---------- Texte source ----------

Je suis venu comme l’eau.
Je suis venu comme le vent.
Bientôt, l’aube lancera dans la coupe des ténèbres la pierre qui fera s’envoler les étoiles.
Qui suis-je ? »
C’est sur ces mots que s’ouvre la longue confession d’Averroès, narrateur de cette biographie romancée et poétique, où l’on retrouve le parcours de ce grand penseur de l’islam des Lumières, un Islam éclairé « marqué par la volonté de concilier foi et raison », la philosophie et la Révélation, Aristote et Mohamad. Le récit est construit en aller-retour depuis sa naissance et à travers les siècles marqués par l’empreinte qu’a laissée cet illustre philosophe. Né à Cordoue, en 1126, il dit écrire pour son fils Jehad, pour le mettre en garde contre l’intolérance dans laquelle s’enfonce le monde et contre l’obscurantisme, les dérives et les mauvaises interprétations du Coran. Jehad aura pour mission de remettre ces mémoires en mains propres à Ibn Arabi.

---------- Données enregistrées ----------

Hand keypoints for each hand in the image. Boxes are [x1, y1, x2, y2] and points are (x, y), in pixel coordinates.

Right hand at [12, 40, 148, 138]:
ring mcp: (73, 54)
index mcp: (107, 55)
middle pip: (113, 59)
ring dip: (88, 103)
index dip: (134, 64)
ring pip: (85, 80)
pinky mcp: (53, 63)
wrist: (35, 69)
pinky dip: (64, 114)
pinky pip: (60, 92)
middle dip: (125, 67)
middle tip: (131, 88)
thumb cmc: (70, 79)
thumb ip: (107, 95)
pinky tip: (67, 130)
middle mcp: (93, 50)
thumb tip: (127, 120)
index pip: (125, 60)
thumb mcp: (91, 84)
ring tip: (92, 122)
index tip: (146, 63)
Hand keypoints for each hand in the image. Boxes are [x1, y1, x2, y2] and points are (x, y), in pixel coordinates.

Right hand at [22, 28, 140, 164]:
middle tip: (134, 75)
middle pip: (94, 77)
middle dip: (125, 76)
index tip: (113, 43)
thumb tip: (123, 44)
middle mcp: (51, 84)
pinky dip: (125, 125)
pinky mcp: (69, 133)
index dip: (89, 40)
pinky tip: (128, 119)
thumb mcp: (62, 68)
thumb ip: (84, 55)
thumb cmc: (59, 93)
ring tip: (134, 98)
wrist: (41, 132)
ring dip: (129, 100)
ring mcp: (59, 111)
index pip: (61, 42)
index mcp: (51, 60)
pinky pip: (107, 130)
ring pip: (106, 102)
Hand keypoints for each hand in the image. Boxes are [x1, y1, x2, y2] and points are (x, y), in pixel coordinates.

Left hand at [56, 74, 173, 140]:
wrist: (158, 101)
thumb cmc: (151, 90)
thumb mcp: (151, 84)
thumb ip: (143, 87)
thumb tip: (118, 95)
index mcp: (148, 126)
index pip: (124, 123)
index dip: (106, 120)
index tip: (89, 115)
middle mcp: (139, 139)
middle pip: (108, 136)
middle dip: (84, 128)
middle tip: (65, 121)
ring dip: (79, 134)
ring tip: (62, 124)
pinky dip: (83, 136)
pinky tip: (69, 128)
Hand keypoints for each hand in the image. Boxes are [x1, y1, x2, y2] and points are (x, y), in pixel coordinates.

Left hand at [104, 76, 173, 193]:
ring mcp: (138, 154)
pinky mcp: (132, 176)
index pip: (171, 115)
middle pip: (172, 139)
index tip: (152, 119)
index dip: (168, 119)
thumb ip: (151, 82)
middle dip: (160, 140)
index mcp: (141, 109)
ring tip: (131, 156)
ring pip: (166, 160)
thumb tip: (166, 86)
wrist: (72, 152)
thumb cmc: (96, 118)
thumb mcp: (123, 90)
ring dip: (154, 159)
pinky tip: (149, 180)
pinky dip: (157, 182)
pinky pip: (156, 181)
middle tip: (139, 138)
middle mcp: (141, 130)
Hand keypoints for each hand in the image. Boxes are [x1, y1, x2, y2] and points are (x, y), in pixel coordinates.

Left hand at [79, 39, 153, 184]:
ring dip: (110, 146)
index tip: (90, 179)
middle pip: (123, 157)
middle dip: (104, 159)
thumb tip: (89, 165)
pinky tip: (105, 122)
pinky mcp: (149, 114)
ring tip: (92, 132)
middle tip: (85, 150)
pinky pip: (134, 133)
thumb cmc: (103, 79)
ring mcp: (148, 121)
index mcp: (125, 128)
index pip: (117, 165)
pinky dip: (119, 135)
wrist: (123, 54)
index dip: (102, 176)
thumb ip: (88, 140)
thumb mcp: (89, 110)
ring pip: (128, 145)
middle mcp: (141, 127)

----------
---------- Données enregistrées ----------

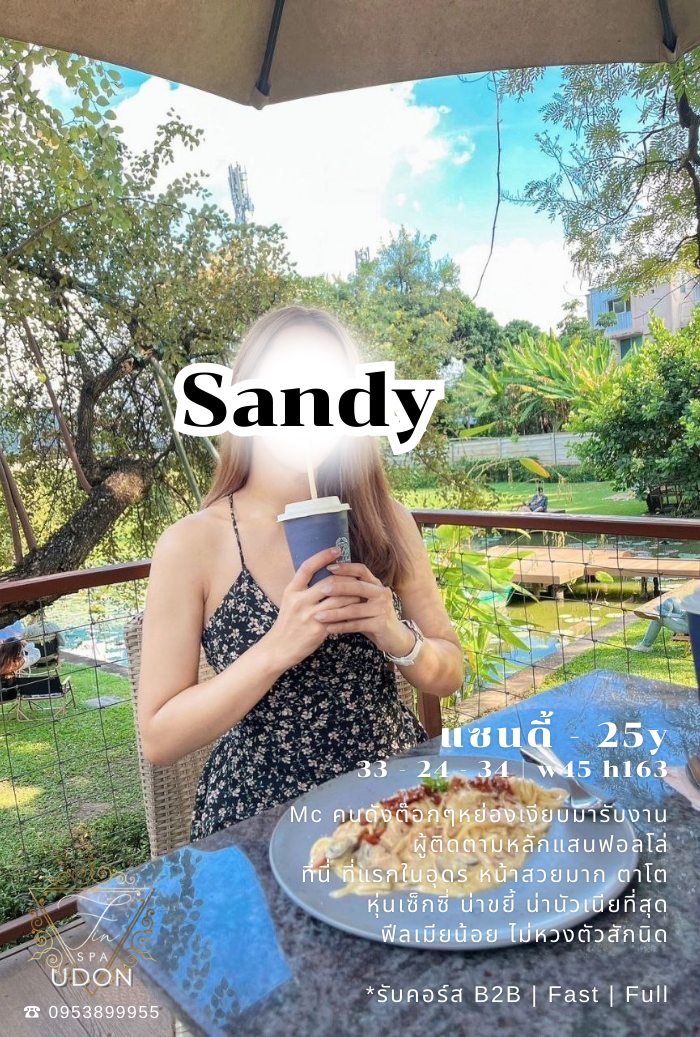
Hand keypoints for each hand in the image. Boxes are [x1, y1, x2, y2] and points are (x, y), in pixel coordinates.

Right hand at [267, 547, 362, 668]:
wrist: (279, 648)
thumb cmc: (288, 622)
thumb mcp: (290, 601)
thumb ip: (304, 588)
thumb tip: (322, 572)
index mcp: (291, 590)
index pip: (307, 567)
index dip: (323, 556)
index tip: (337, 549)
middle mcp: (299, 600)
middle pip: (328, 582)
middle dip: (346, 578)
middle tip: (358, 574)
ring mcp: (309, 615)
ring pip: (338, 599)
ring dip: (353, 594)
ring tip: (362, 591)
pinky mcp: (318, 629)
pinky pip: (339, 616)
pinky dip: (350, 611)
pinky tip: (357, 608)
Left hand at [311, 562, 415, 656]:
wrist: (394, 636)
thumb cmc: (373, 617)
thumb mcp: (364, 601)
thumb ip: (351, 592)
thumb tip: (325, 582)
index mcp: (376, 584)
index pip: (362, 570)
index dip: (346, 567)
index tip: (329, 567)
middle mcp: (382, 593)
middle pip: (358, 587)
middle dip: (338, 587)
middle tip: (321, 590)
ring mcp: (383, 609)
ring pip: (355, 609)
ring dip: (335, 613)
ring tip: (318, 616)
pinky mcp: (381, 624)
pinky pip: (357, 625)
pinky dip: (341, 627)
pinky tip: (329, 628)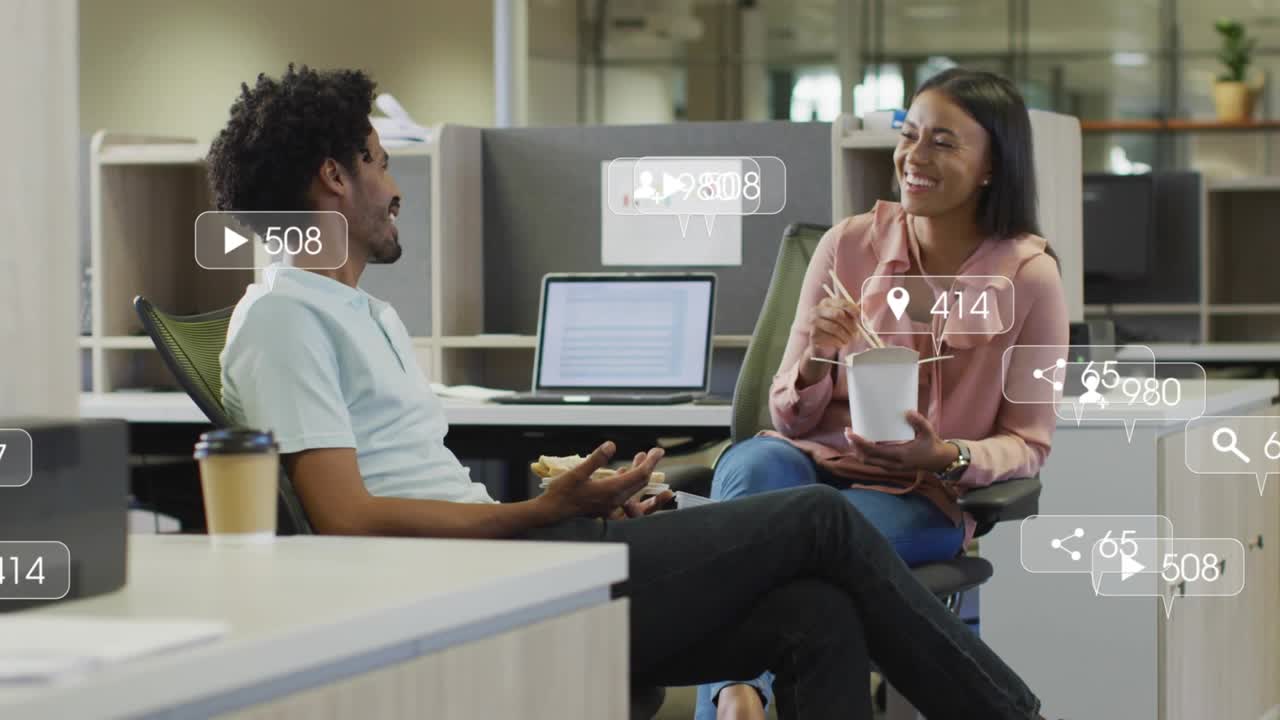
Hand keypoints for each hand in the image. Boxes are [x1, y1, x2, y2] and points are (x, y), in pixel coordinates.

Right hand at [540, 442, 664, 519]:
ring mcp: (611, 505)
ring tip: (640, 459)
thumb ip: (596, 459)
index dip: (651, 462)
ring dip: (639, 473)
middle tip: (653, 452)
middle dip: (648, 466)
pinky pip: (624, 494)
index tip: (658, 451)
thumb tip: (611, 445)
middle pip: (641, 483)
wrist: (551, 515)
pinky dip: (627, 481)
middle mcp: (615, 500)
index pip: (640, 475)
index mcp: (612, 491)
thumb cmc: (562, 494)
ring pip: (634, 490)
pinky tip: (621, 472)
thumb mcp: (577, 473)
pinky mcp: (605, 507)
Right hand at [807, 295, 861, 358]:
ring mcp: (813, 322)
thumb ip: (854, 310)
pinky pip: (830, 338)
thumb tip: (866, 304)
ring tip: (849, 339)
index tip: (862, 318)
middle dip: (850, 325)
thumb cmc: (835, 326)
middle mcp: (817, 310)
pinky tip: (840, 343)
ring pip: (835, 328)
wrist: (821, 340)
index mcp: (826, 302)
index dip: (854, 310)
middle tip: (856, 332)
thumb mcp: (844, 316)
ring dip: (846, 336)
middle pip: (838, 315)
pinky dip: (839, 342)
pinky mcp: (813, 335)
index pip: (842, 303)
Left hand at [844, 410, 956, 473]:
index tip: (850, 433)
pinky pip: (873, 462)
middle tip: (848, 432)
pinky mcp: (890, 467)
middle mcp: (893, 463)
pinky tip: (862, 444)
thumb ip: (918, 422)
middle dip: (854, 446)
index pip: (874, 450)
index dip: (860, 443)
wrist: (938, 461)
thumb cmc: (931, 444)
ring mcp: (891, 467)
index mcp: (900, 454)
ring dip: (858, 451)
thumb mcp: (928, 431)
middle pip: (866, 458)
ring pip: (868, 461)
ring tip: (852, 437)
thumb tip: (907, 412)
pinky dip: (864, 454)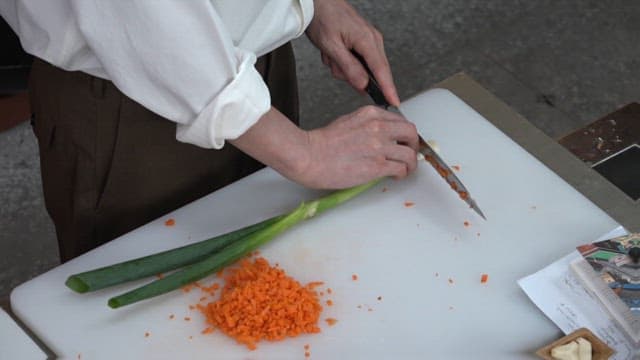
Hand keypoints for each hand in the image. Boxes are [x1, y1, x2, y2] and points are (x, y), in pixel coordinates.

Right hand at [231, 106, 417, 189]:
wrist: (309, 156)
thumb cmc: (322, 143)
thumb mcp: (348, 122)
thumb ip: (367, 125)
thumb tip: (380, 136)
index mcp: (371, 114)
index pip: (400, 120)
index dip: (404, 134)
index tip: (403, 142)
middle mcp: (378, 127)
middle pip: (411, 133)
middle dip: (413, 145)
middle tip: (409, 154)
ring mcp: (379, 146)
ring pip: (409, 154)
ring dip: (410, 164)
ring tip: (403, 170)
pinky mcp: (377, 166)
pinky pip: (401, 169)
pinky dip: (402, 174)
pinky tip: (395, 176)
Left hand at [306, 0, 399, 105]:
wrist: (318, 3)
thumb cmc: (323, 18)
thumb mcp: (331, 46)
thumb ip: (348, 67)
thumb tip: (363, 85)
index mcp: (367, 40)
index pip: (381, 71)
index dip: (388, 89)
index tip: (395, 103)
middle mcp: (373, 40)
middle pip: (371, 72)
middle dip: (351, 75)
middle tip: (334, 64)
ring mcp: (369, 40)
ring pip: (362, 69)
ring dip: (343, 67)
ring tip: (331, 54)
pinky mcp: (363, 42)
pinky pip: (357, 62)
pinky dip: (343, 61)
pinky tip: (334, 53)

----------

_Consigne A:_
Transcrivez le texte sur Averroès en partant de « C’est sur ces » et en allant jusqu’à « à Ibn Arabi. ».
_Consigne B:_
D’après le texte sur Averroès, dans quelle ville et en quelle année le philosophe est-il né ?
_Consigne C:_
Prolongez le texte sur Averroès à partir de sa dernière phrase.

_Réponse finale A:_
C’est sur ces mots que s’ouvre la longue confession d’Averroès, narrateur de cette biographie romancée et poétique, où l’on retrouve le parcours de ce grand penseur de l’islam des Lumières, un Islam éclairé « marqué par la volonté de concilier foi et raison », la philosophie et la Révélation, Aristote et Mohamad. Le récit est construit en aller-retour depuis sa naissance et à travers les siècles marqués par l’empreinte qu’a laissée cet illustre philosophe. Né à Cordoue, en 1126, il dit écrire pour son fils Jehad, pour le mettre en garde contre l’intolérance dans laquelle s’enfonce le monde et contre l’obscurantisme, les dérives et les mauvaises interprétations du Coran. Jehad aura pour mission de remettre ces mémoires en mains propres à Ibn Arabi.

_Réponse finale B:_
À Cordoue, en 1126.

_Réponse finale C:_
Jusqu’alors, chrétiens, juifs et musulmans vivaient en harmonie, les femmes marchaient à visage découvert, et c’était les hommes qui portaient le voile comme une marque de noblesse. On est en 1106 quand survint l’orage, par le fait d’un berbère nommé Ibn Tûmart considérant qu’il était le seul interprète infaillible du Coran, et ne reconnaissant que deux lois, l’épée et le Coran. « Le personnage prêchait le retour aux sources de l’islam, blâmait le luxe des habits et brisait partout où il les rencontrait les instruments de musique et les amphores de vin ».
Toute sa vie, Ibn Rochd (Averroès) fut contraint de frayer avec ces personnages extrémistes, estimant que seules comptaient sa pensée et sa vision philosophique. 1148 de l’ère latine, les nouveaux conquérants, les Almohades, contraignent les juifs à l’exil ou à la conversion et apparaît alors le refus de reconnaître à l’autre le droit de penser différemment.
« Ni les arbres, ni les fleurs, rien dans la nature n’est double. Il n’existe pas de jumeaux parmi les arbres ».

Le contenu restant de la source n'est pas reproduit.